25 aprile 2019
Aggiornato 05:30
spazio

Con Musk anche i viaggi saranno on-demand: il giro del mondo in meno di un'ora

I razzi di Elon Musk potrebbero farci raggiungere l'altra parte del mondo in meno di un'ora. Altro obiettivo è la conquista di Marte

NEW YORK - Sarà la colonna sonora. Saranno gli effetti speciali realizzati dai computer. Sarà che pensare al futuro e interfacciarci nei confronti di qualcosa che sfugge, in parte, dalla nostra coscienza, un po’ ci affascina. A guardare il video sul canale YouTube di SpaceX con cui si immagina come viaggeremo nell’arco di pochissimi anni, un po’ di brividi affiorano. New York - Shanghai in 29 minuti. Una follia? Non esattamente. Non nella testa di Elon Musk il cui obiettivo, insieme alla conquista di Marte, è collegare le principali città del mondo in meno di un’ora, un po’ alla Amazon, con i cibi freschi. Il nuovo razzo, con il pittoresco ed eloquente nome in codice «Big Fucking Rocket» (BFR) è per ora solo un progetto sulla carta. Ma, ritardi a parte, per Elon Musk è una promessa.
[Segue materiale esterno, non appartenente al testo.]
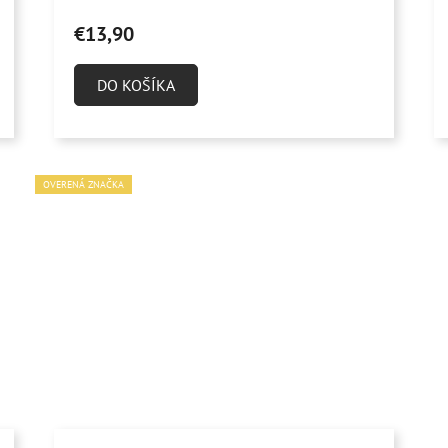
€13,90
DO KOŠÍKA
OVERENÁ ZNAČKA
Viaggi spaziali in poco più di un’ora
Nei progetti del vulcanico americano i viaggiatori partirebbero da una piattaforma galleggiante al largo di New York e raggiungerebbero Shangai in soli 39 minuti, sorvolando per 11mila chilomteri il nostro pianeta al di fuori dell’atmosfera, ad una velocità davvero impressionate: 27mila chilometri l’ora, circa. Ma quello dei viaggi fast (che non sarebbero poi così tanto low cost) è solo uno dei tanti progetti presentati da Elon Musk durante l’International Astronautical Congress che si è tenuto ad Adelaide, in Australia. L’obiettivo è conquistare Marte.

La base spaziale su Marte
Lo stesso razzo che ci consentirà di raggiungere velocemente l’altra parte del globo, il Big Falcon Rocket, chiamato ‘Big Ficking Rocket’, sarà un’evoluzione del Falcon 9 che oggi lancia satelliti e navicelle verso la ISS. E sarà lo stesso che permetterà, entro il 2022, la creazione di una vera e propria base abitata permanente su Marte. Il viaggio verso il pianeta rosso inizierà con un lancio di due navette senza uomini nel 2022 che trasporteranno sul Pianeta rosso il materiale necessario ai primi astromarziani. Nel 2024 poi, sarà la volta di altri due cargo e di due Shuttle con i primi uomini. Nei sogni di Elon Musck la prima città marziana sarà composta da navicelle.

Razzo in atmosfera
Razzo in atmosfera (Youtube SpaceX)

La sfida dei Big alla conquista dello spazio
Questi, almeno, sarebbero i piani. Raggiungere Marte sembra essere il business del futuro per molti, soprattutto per i Billionaires. Oltre a Musk, anche Jeff Bezos sta avendo un buon ruolo in questa partita, con Blue Origin, la sua società spaziale a cui versa 1 miliardo di dollari l’anno. A tal proposito il CEO di Amazon ha recentemente rivelato la sua nuova e potente fabbrica di razzi in Florida, a circa 80 chilometri da Orlando. Un impianto mastodontico di 750mila metri quadrati i cui lavori sono iniziati alla fine del 2016 e che dovrebbero ultimare entro la fine di questo anno. Secondo i piani, Blue Origin dovrebbe lanciare il suo primo razzo spaziale entro la fine del 2019 e con il suo veicolo spaziale New Shepard, promette di far volare presto anche i passeggeri nello spazio, anche se non ha rivelato il costo per questi viaggi turistici. Tra coloro che stanno investendo nelle missioni spaziali c’è anche Mark Zuckerberg che con il progetto SETI dell’Università di Berkeley, insieme a Stephen Hawking avrebbe investito 100 milioni di dollari per trovare la vita nello spazio.

Piani conquista Marte
Piani conquista Marte (Youtube SpaceX)

Sempre più investimenti nella Space Economy
L’ultimo decennio ha visto un boom delle startup spaziali e non solo ad opera dei miliardari. Buona parte di esse sono state spinte dalla Space Exploration Technologies Corp di Elon Musk che, con il suo primo lancio nel 2009, ha incoraggiato l’ecosistema delle aziende spaziali che in precedenza non potevano permettersi di raggiungere l’orbita a causa dei costi. Space Angels, una rete di investitori spaziali, ritiene che esistano più 225 imprese che hanno ricevuto finanziamenti azionari (nel 2009 erano solo 33). Secondo i dati, solo nel 2016, sono stati investiti in questo mercato ben 3,1 miliardi di dollari, contro i 409 milioni di dollari del 2011.